Peki hocam, bu yaklaşımın milli bilim ve teknoloji ruhuna katkısı ne olabilir?
-Bayraktar’ın çalışmaları, öğrencilere “Kendi teknolojimizi üretebiliriz” bilincini aşılıyor. Artık “Yabancı teknolojiyi nasıl kullanırız?” sorusu yerine, “Kendi teknolojimizi nasıl inşa ederiz?” sorusu ön plana çıkıyor. Bu, milli bir bilim ruhunun ve özgüvenin temelini oluşturuyor. Öğrenciler kendi tarihinden, kültüründen ilham alarak, teknolojiye yerel çözümler geliştirebileceklerine inanıyorlar.

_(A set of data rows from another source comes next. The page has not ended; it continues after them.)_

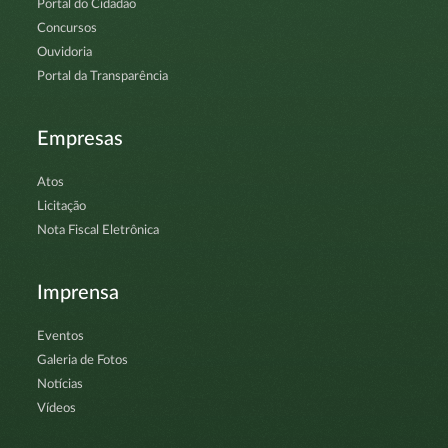
Portal do Cidadão
Concursos
Ouvidoria
Portal da Transparência
Empresas
Atos
Licitação
Nota Fiscal Eletrônica
Imprensa
Eventos
Galeria de Fotos
Notícias
Vídeos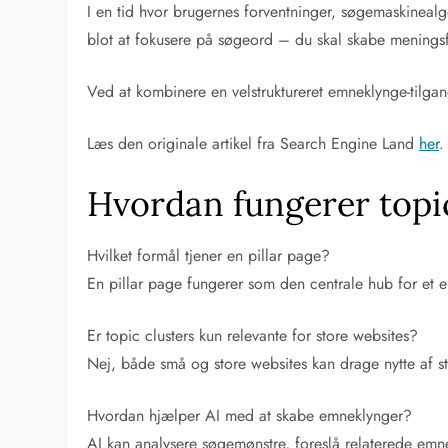
I en tid hvor brugernes forventninger, søgemaskinealgo
blot at fokusere på søgeord – du skal skabe mening
Ved at kombinere en velstruktureret emneklynge-tilga
Læs den originale artikel fra Search Engine Land
her
.
Hvordan fungerer topic
Hvilket formål tjener en pillar page?
En pillar page fungerer som den centrale hub for et em
Er topic clusters kun relevante for store websites?
Nej, både små og store websites kan drage nytte af
Hvordan hjælper AI med at skabe emneklynger?
AI kan analysere søgemønstre, foreslå relaterede emne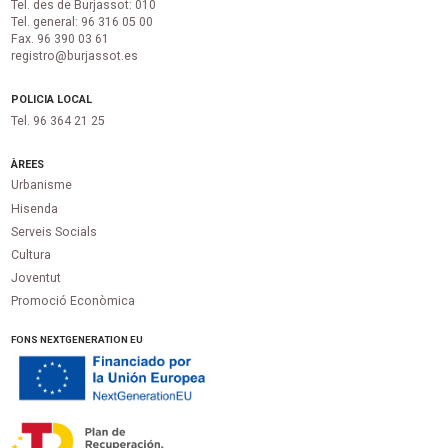
Tel. des de Burjassot: 010
Tel. general: 96 316 05 00
Fax. 96 390 03 61
registro@burjassot.es
POLICIA LOCAL
Tel. 96 364 21 25
ÀREES
Urbanisme
Hisenda
Serveis Socials
Cultura
Joventut
Promoció Econòmica
FONS NEXTGENERATION EU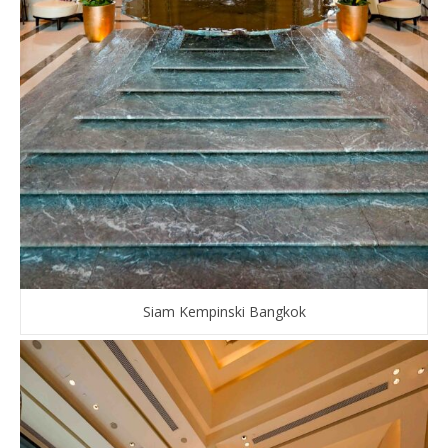
Siam Kempinski Bangkok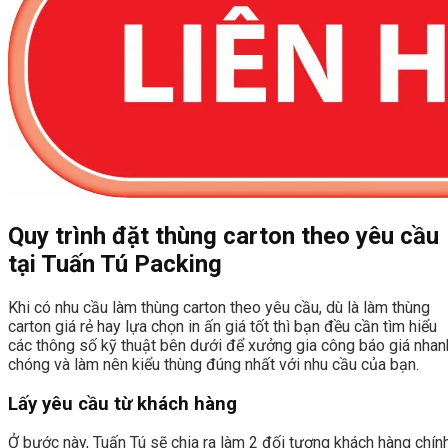
Quy trình đặt thùng carton theo yêu cầu
tại Tuấn Tú Packing
Khi có nhu cầu làm thùng carton theo yêu cầu, dù là làm thùng
carton giá rẻ hay lựa chọn in ấn giá tốt thì bạn đều cần tìm hiểu
các thông số kỹ thuật bên dưới để xưởng gia công báo giá nhan
chóng và làm nên kiểu thùng đúng nhất với nhu cầu của bạn.
Lấy yêu cầu từ khách hàng
Ở bước này, Tuấn Tú sẽ chia ra làm 2 đối tượng khách hàng chính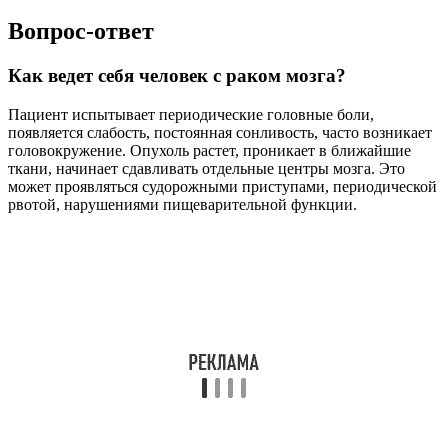
Вопрос-ответ
Как ведет себя человек с раком мозга?
Пациент испытывает периодические головные боли,
появляется слабость, постоянная сонливость, часто возникает
головокружение. Опухоль растет, проникает в ближайшие
ткани, начинает сдавливать отдельные центры мозга. Это
может проявляться судорожными приступами, периодической
рвотой, нарушениями пищеварительной функции.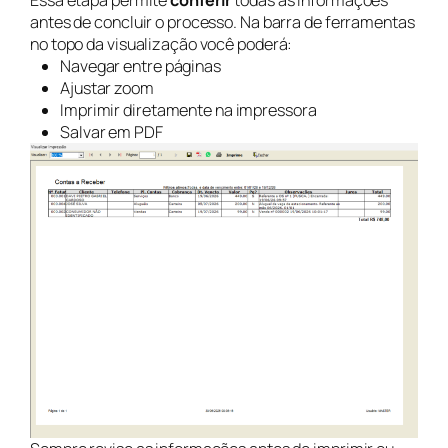
antes de concluir o processo. Na barra de ferramentas
no topo da visualização você poderá:
Navegar entre páginas
Ajustar zoom
Imprimir diretamente na impressora
Salvar em PDF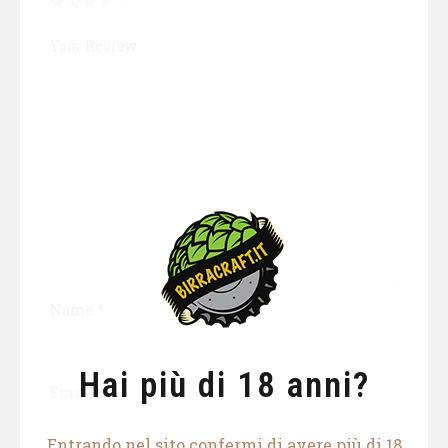
Your Review
Name
*
Hai più di 18 anni?
Email
*
Entrando nel sito confermi di avere più di 18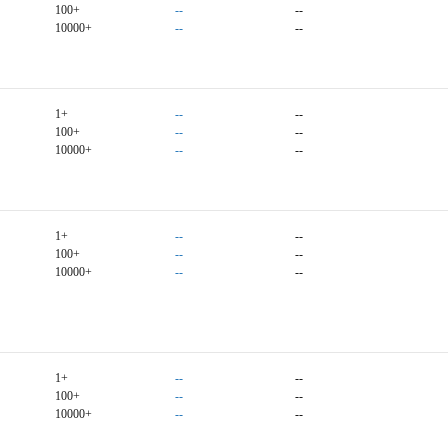
100+
--
--
10000+
--
--
1+
--
--
100+
--
--
10000+
--
--
1+
--
--
100+
--
--
10000+
--
--
1+
--
--
100+
--
--
10000+
--
--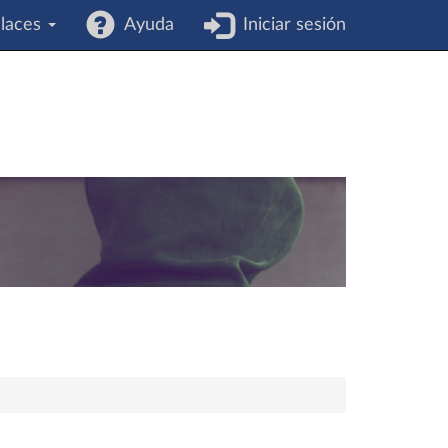
laces
Ayuda
Iniciar sesión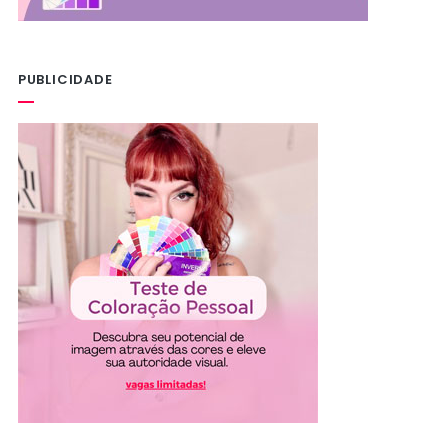
PUBLICIDADE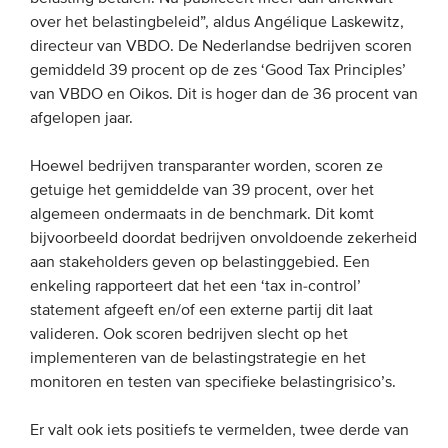
over het belastingbeleid”, aldus Angélique Laskewitz,
Onze leden
directeur van VBDO. De Nederlandse bedrijven scoren
Team
gemiddeld
39 procent op de zes ‘Good Tax Principles’
Bestuur
van VBDO en Oikos. Dit is hoger dan de 36 procent van
afgelopen jaar.
Partners & netwerken
Hoewel bedrijven transparanter worden, scoren ze
WAT WE DOEN
getuige het gemiddelde van 39 procent, over het
algemeen ondermaats in de benchmark. Dit komt
Engagement
bijvoorbeeld doordat bedrijven onvoldoende zekerheid
aan stakeholders geven op belastinggebied. Een
Benchmarking
enkeling rapporteert dat het een ‘tax in-control’
Kennisdeling
statement afgeeft en/of een externe partij dit laat
valideren. Ook scoren bedrijven slecht op het
implementeren van de belastingstrategie en het
CONTACT
monitoren en testen van specifieke belastingrisico’s.
UITGEBREID ZOEKEN
Er valt ook iets positiefs te vermelden, twee derde van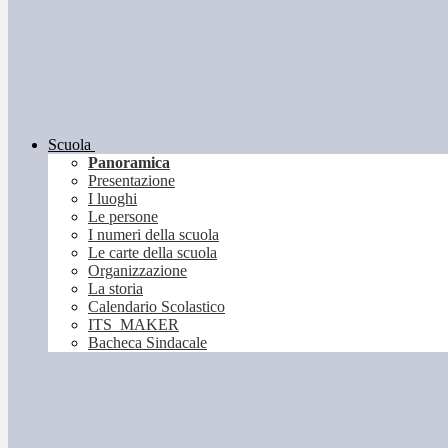
Scuola
Panoramica
Presentazione
I luoghi
Le persone
I numeri della scuola
Le carte della scuola
Organizzazione
La storia
Calendario Scolastico
ITS_MAKER
Bacheca Sindacale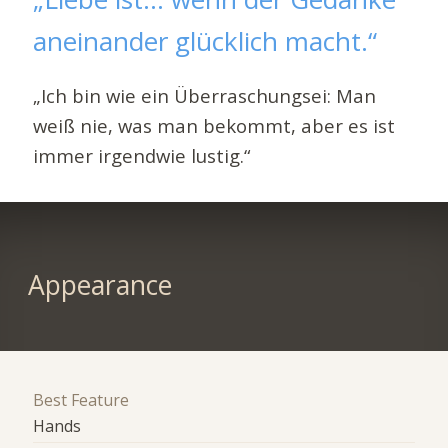
aneinander glücklich macht.“
„Ich bin wie ein Überraschungsei: Man
weiß nie, was man bekommt, aber es ist
immer irgendwie lustig.“
Appearance
Best Feature
Hands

Öyleyse son olarak Bayraktar’ın başarıları sadece mühendislik alanıyla sınırlı değil, eğitimde bir zihniyet devrimi anlamına geliyor diyebiliriz. Doğru mu?
-Evet. Tam olarak öyle. Bu çalışmalar, bize ait olmayan taklitçi eğitim modelinin kırılabileceğini ve yerine özgün, üretken ve milli bir eğitim felsefesinin inşa edilebileceğini gösteriyor. Bayraktar ve ekibi, aslında gençlerimize “sen de üretebilirsin, sen de tasarlayabilirsin, sen de kendi medeniyetini inşa edebilirsin” mesajını veriyor. İşte bu, eğitimdeki sessiz devrimdir.